(Task to complete): Could you transcribe every line of the items below word for word, leaving the pictures out of your answer?

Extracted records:
• • • • •

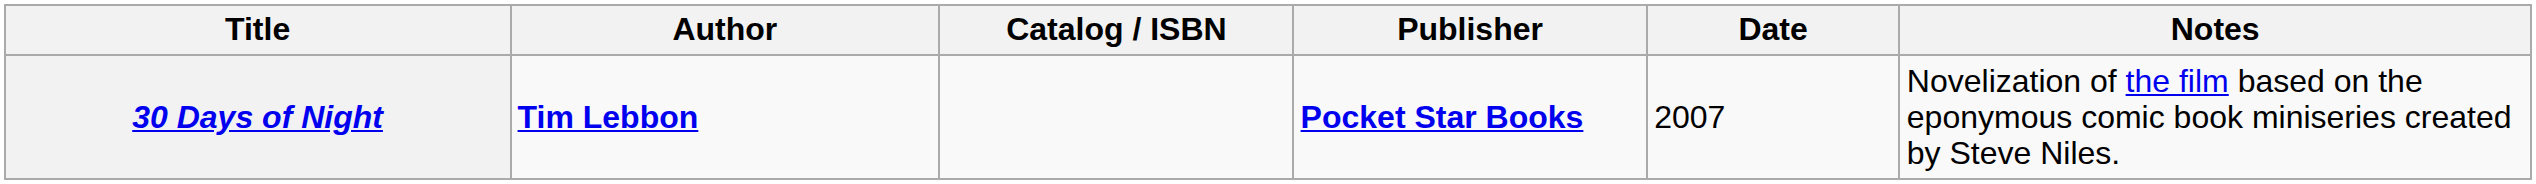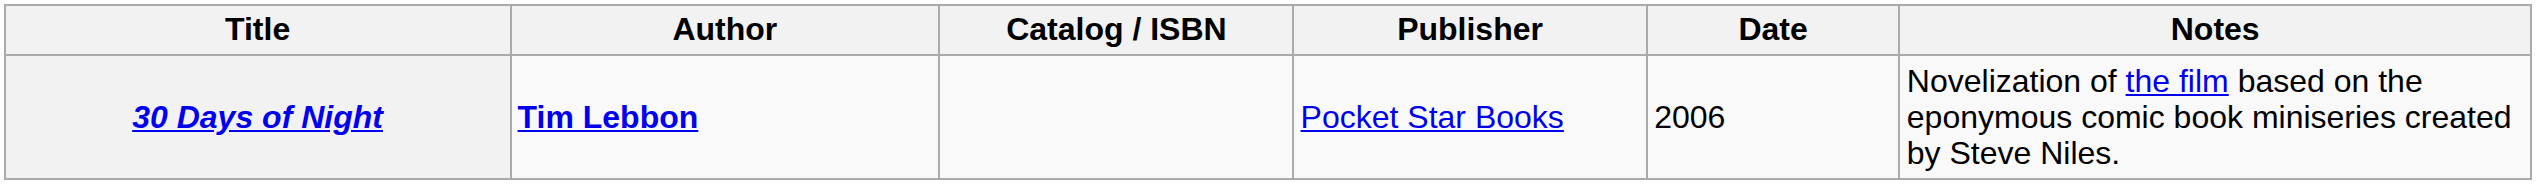30 Days of Night | Publisher: bold -> normal
30 Days of Night | Date: 2007 -> 2006
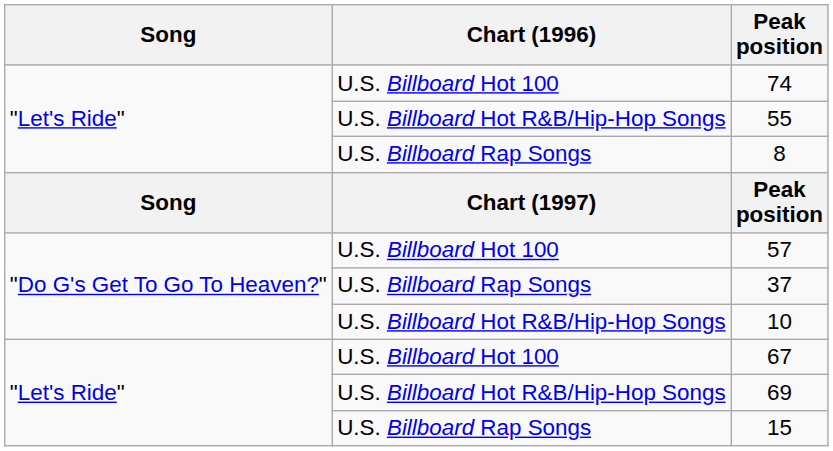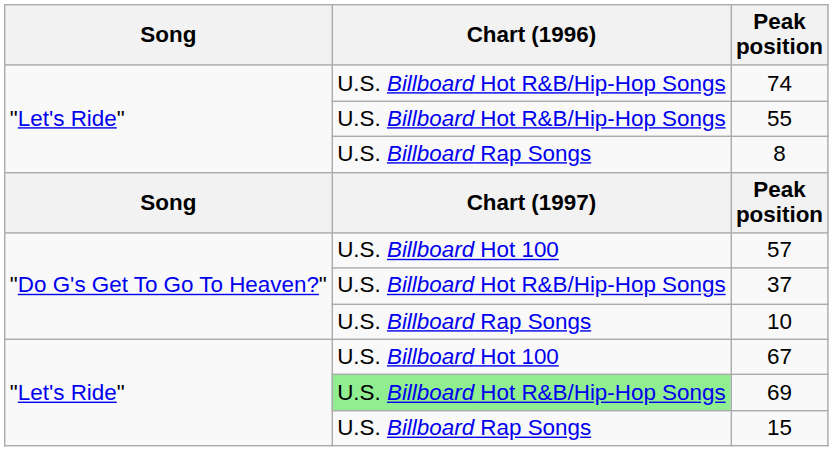74 | Chart (1996): U.S. Billboard Hot 100 -> U.S. Billboard Hot R&B/Hip-Hop Songs
37 | Chart (1996): U.S. Billboard Rap Songs -> U.S. Billboard Hot R&B/Hip-Hop Songs
10 | Chart (1996): U.S. Billboard Hot R&B/Hip-Hop Songs -> U.S. Billboard Rap Songs
69 | Chart (1996): no background -> lightgreen background
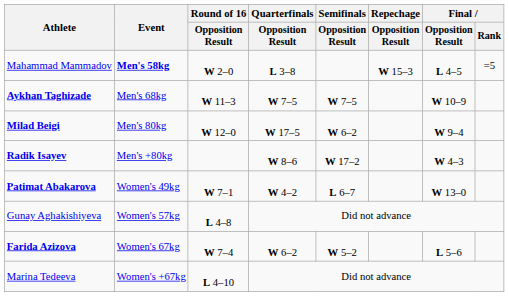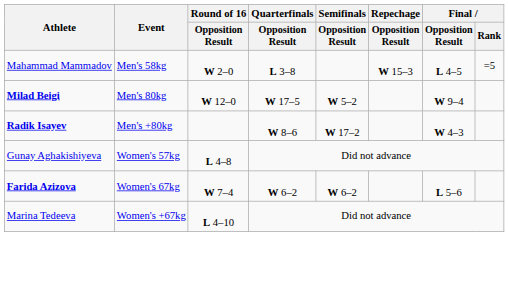Mahammad Mammadov | Event: bold -> normal
- row: Aykhan Taghizade | Men's 68kg | W 11–3 | W 7–5 | W 7–5 | W 10–9
Milad Beigi | Semifinals / Opposition Result: W 6–2 -> W 5–2
- row: Patimat Abakarova | Women's 49kg | W 7–1 | W 4–2 | L 6–7 | W 13–0
Farida Azizova | Semifinals / Opposition Result: W 5–2 -> W 6–2
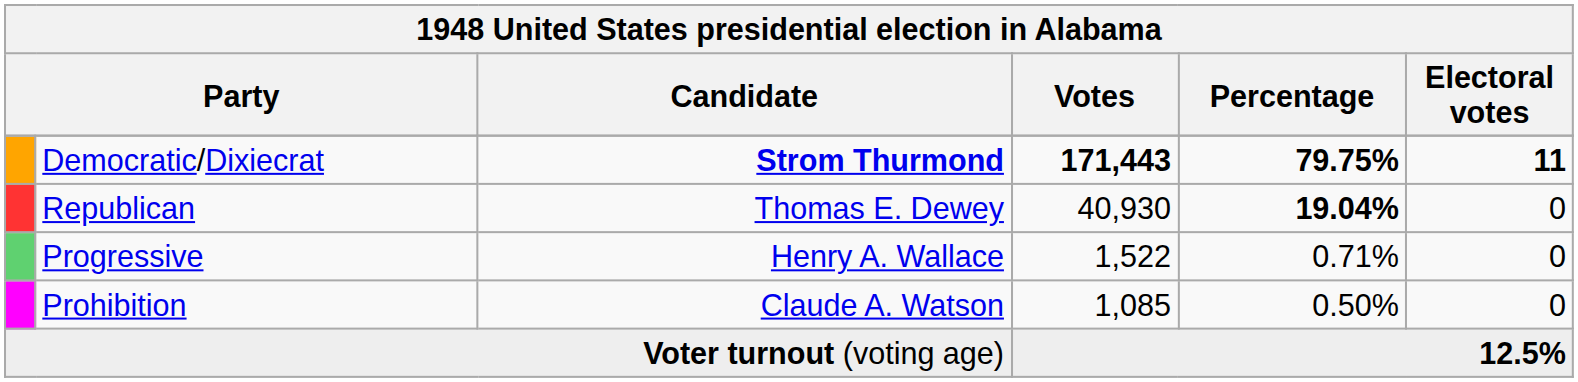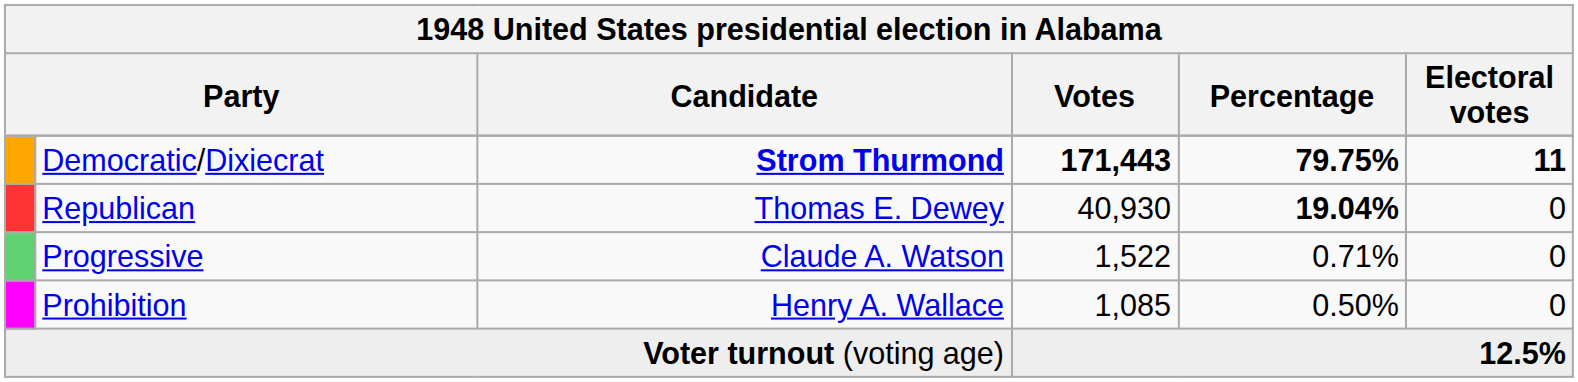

• • • • •

(Expected answer):
30 Days of Night | Publisher: bold -> normal
30 Days of Night | Date: 2007 -> 2006
74 | Chart (1996): U.S. Billboard Hot 100 -> U.S. Billboard Hot R&B/Hip-Hop Songs
37 | Chart (1996): U.S. Billboard Rap Songs -> U.S. Billboard Hot R&B/Hip-Hop Songs
10 | Chart (1996): U.S. Billboard Hot R&B/Hip-Hop Songs -> U.S. Billboard Rap Songs
69 | Chart (1996): no background -> lightgreen background
Mahammad Mammadov | Event: bold -> normal
- row: Aykhan Taghizade | Men's 68kg | W 11–3 | W 7–5 | W 7–5 | W 10–9
Milad Beigi | Semifinals / Opposition Result: W 6–2 -> W 5–2
- row: Patimat Abakarova | Women's 49kg | W 7–1 | W 4–2 | L 6–7 | W 13–0
Farida Azizova | Semifinals / Opposition Result: W 5–2 -> W 6–2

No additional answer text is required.